To do: Please copy the leading lines of the entries below exactly, concluding with the line in which "For example, if" occurs.

--

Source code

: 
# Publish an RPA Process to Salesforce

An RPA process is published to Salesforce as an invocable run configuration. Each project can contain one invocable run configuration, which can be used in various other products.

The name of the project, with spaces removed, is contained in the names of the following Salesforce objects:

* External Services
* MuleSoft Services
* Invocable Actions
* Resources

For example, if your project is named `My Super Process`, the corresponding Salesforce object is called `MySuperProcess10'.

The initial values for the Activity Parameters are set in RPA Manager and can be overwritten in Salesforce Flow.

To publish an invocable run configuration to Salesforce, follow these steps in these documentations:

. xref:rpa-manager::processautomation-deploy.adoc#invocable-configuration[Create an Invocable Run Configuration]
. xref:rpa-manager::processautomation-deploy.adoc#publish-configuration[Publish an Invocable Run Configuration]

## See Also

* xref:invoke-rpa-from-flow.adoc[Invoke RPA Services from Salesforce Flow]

--

The completed task:
Source code

: 
# Publish an RPA Process to Salesforce

An RPA process is published to Salesforce as an invocable run configuration. Each project can contain one invocable run configuration, which can be used in various other products.

The name of the project, with spaces removed, is contained in the names of the following Salesforce objects:

* External Services
* MuleSoft Services
* Invocable Actions
* Resources

For example, if your project is named `My Super Process`, the corresponding Salesforce object is called `MySuperProcess10'.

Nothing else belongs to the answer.